ENCNITAS — Wishes really do come true. For Encinitas resident Mary Katherine Milburn, 9, her dream of learning to ride a horse was granted thanks to the generous donations of several organizations and individuals.
Since 1980, the Make-A-Wish Foundation has enriched the lives of children with life-threatening medical conditions through its wish-granting work. While the organization relies on volunteers and the goodwill of donors and sponsors, it has blossomed into a worldwide phenomenon, reaching more than 174,000 children around the world.
Through a partnership with UnitedHealthcare, Mary Katherine, who suffers from complex heart defects, will be able to take riding lessons for one year at Concord Equestrian Center in Del Mar. With her newfound companion, a horse named Buddy, Mary Katherine will learn how to care for him and develop a bond that will last a lifetime.
The initial lessons begin this month with a limousine ride to Mary’s Tack and Feed, also located in Del Mar, where Mary Katherine will pick out her own riding clothes and other supplies.

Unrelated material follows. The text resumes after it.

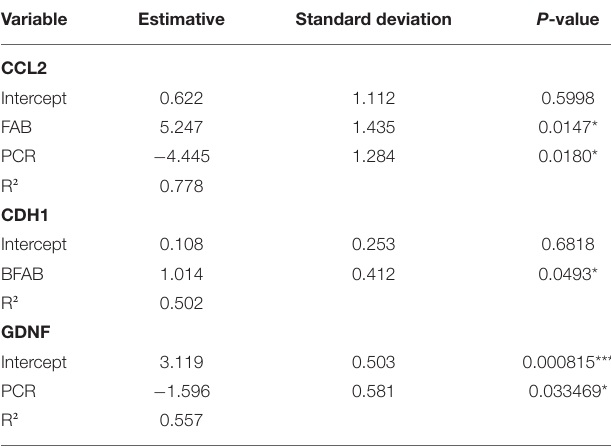
TABLE 2 | Linear regression between M. leprae PCR and AFB values against the global gene expression.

The altruistic expression of a large corporation is not lost in the paperwork. In fact, the company’s regional CEO, David Anderson, was particularly touched by the simple wishes of local children. “It’s extremely gratifying to see UnitedHealthcare’s national alliance with the Make-A-Wish Foundation at work here in Encinitas,” he said. “As a health and well-being company, we work every day to make a difference in our communities and we are honored to be a part of this wish.”
Rachel Gershwin, the San Diego chapter organization’s director of marketing and development, said the rewarding nature of making a wish come true is remarkable. “It’s always gratifying to see a dream come true for any child, but especially one facing life- threatening illnesses,” she said. “It’s also amazing to see that the power of giving can have an equally profound effect on those involved in making the wish come true.” Indeed, Buddy’s owner, Ray Mortier, generously donated the lease to the foundation for Mary Katherine’s use.

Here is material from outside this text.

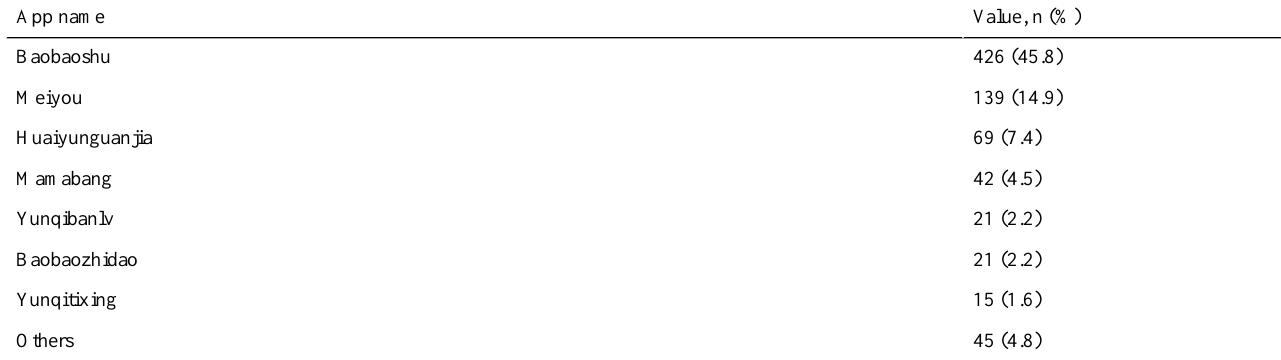
Table 4. Common antenatal care apps.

Mary Katherine has a resilient spirit. She has undergone three major surgeries in the last year alone, including open-heart surgery, according to her mother, Kathy. “She’s thriving now.” The second-grader attends Encinitas Country Day.
A social worker told the family about Make-A-Wish just before one of her surgeries. “It completely shifted us and gave Mary Katherine something positive to focus on,” her mother Kathy Milburn said. She said during blood tests her daughter would tell her, “I’m think I’m going to think about my pony.”
“I used to think it was a nice charity, but now I understand that it really gives people hope,” Kathy Milburn said. “When your life is just about hospitals and doctors, to have something beyond that is just joyful.”